Wow. What a novel.
It’s two chapters. The first chapter is 85 pages long and consists of two paragraphs. (The second paragraph lasts 84 pages.)
Two chapters, two characters, two first-person reports — Molloy and Moran.
Molloy is a tramp. He’s in his mother’s room, confined to her bed, both of his legs paralyzed. And he’s writing his story, as best he can, because a man, who he does not know, keeps giving him fresh paper every week to finish it, for reasons he does not know.
Molloy’s story is such a jarring mixture of high and low. From searing prose:
Even my sense of identity was wrapped in a namelessness often hard to penetrate… when already all was fading, waves and particles, there could be no things but nameless things, no names but thingless names. I say that now, but after all what do I know now about then, now when the icy words hail down upon me, the icy meanings, and the world dies too, foully named.
to hilarious crudities:
I can’t help it, gas escapes from my fundament on the least pretext, it’s hard not to mention it now and then, however great my distaste. One day I counted them. Three hundred and fifteen farts in nineteen hours, or an average of over sixteen farts an hour. After all it’s not excessive. Four farts every fifteen minutes. It’s nothing. Not even one fart every four minutes. It’s unbelievable. Damn it, I hardly fart at all, I should never have mentioned it. Extraordinary how mathematics help you to know yourself.

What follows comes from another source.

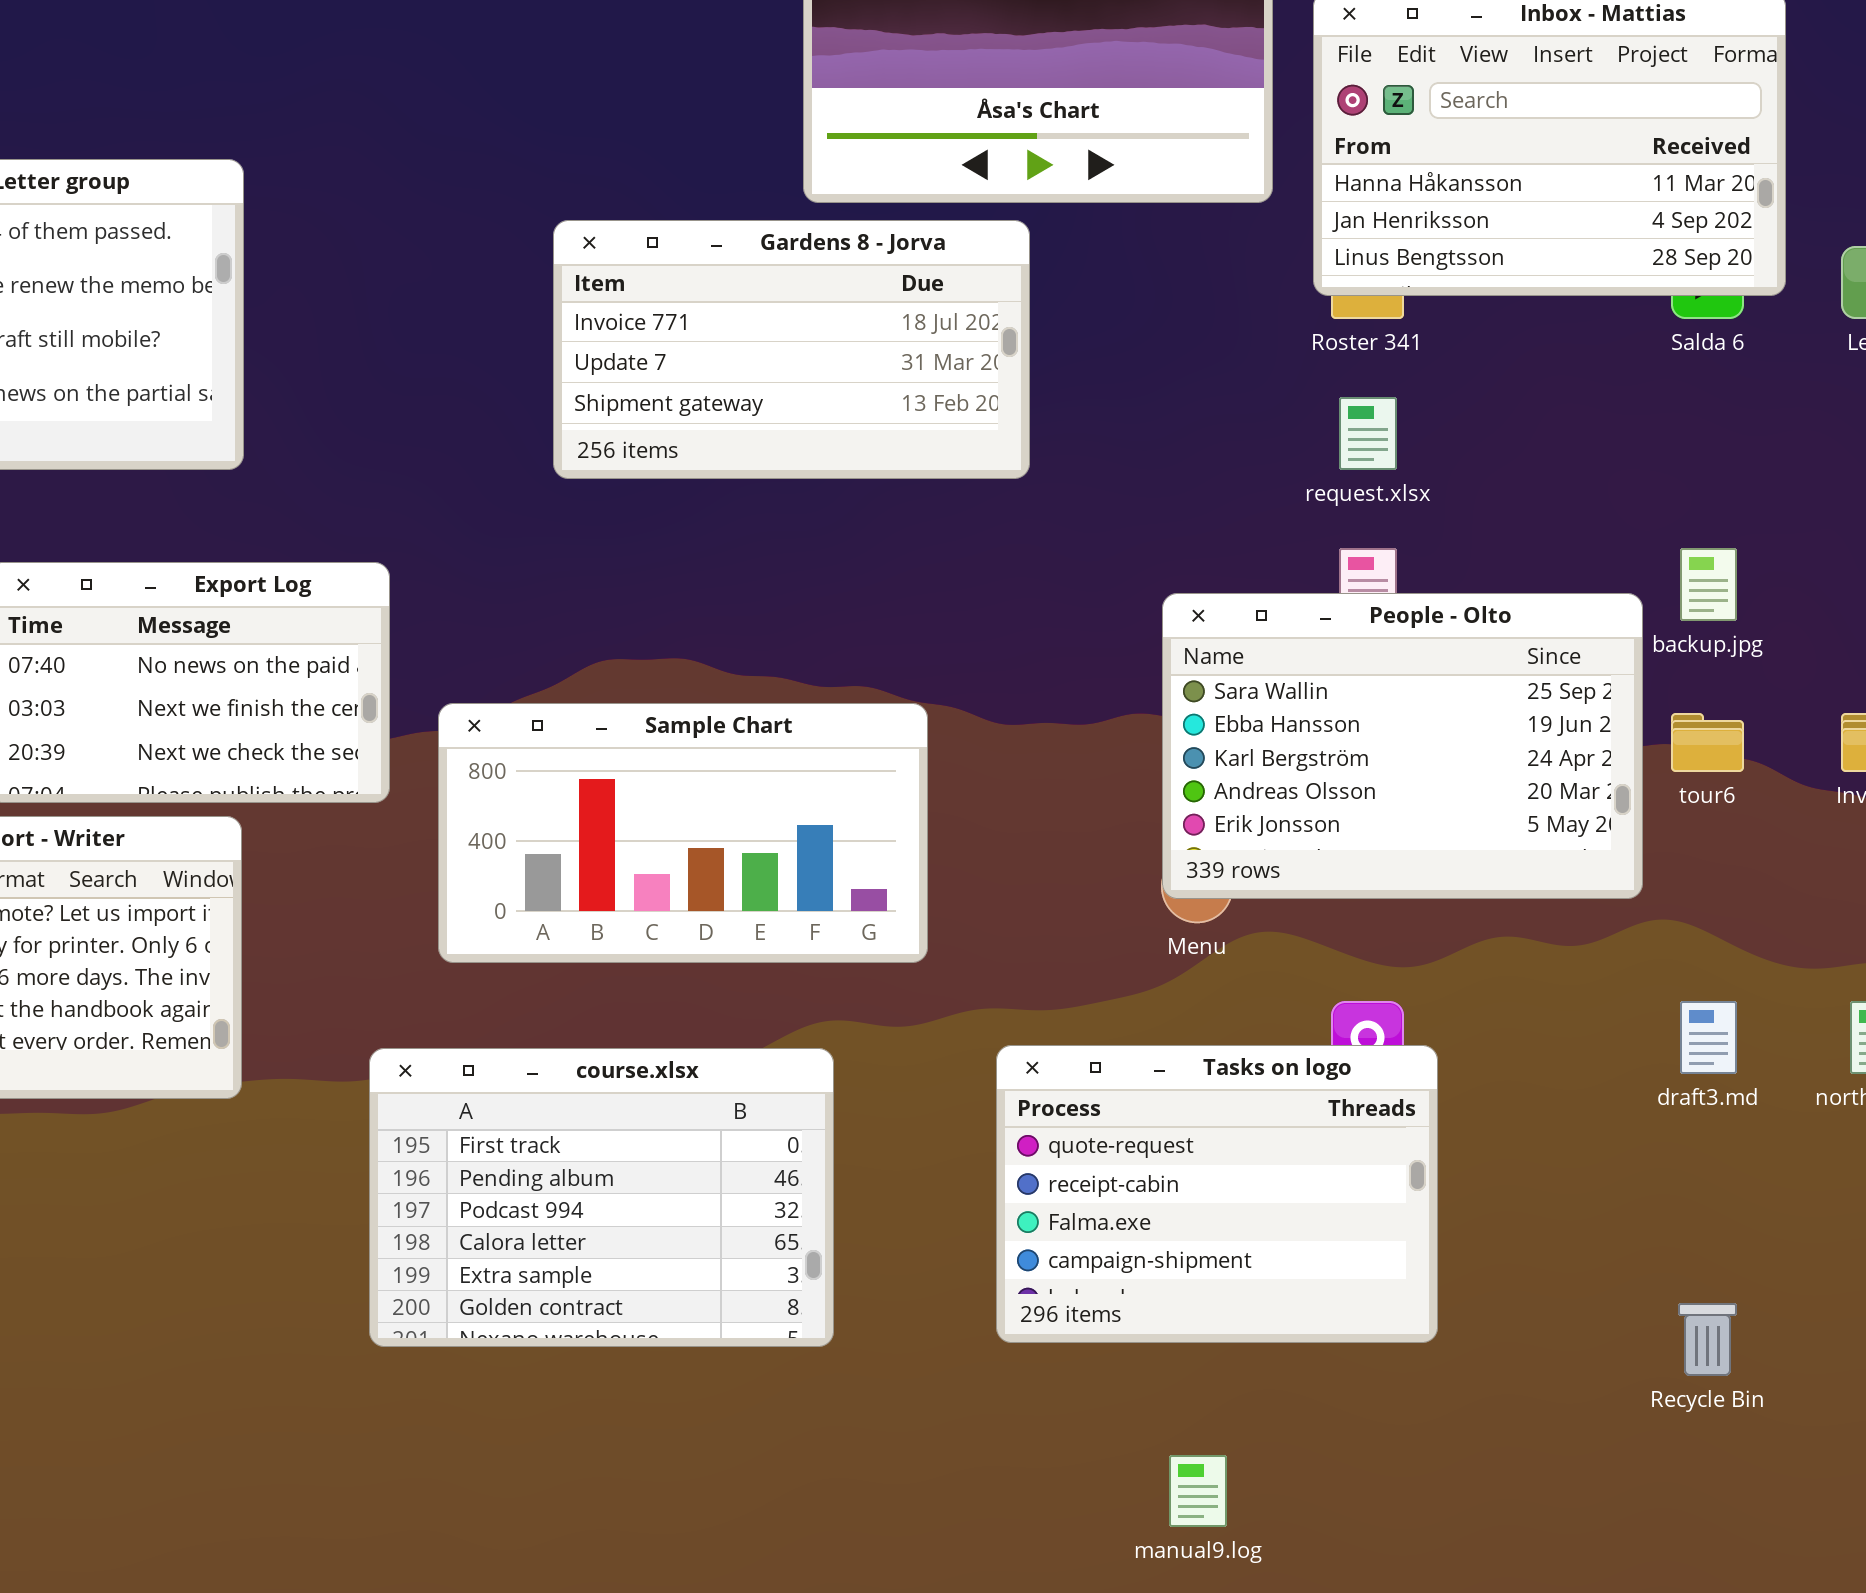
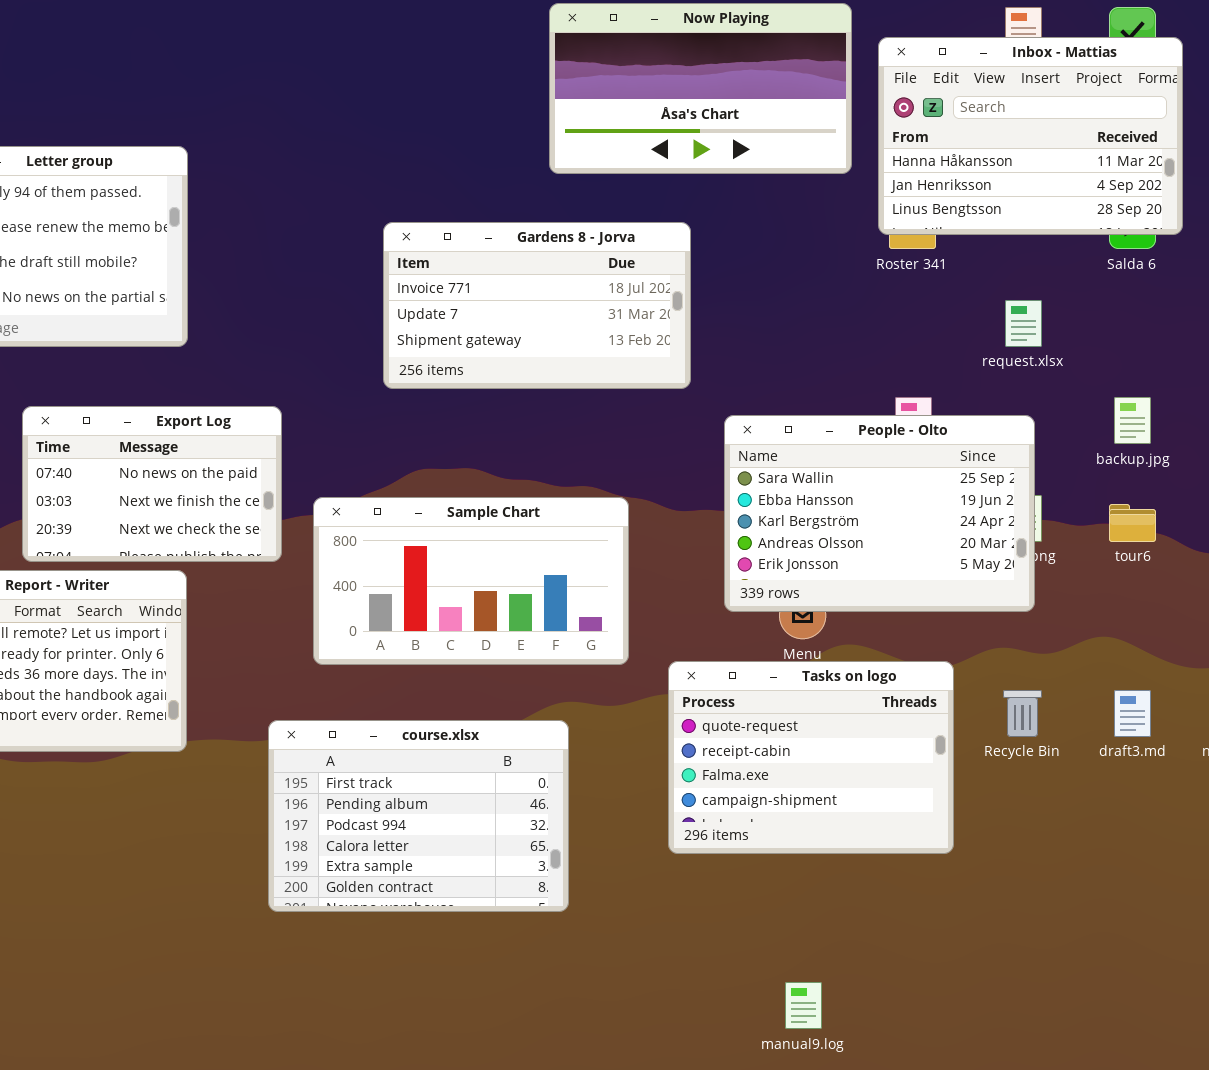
Gardens 8 - Jorva: [553,220,1030,479] -> [383,222,691,389], moved
request.xlsx: [1339,397,1397,470] -> [1005,300,1042,347], moved
People - Olto: [1162,593,1643,899] -> [724,415,1035,612], moved
Tasks on logo: [996,1045,1438,1343] -> [668,661,954,854], moved
Recycle Bin: [1678,1303,1737,1376] -> [1003,690,1042,737], moved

Moran, a neurotic of an unknown, discreet, and possibly imagined profession, who writes the second chapter, sets out on assignment to deal with Molloy. But will he ever reach him? And will he be the same Moran he was when he set out?
It’s rather impossible to describe their two stories. All I can really say is that reading them is an experience unlike any other I’ve encountered in fiction.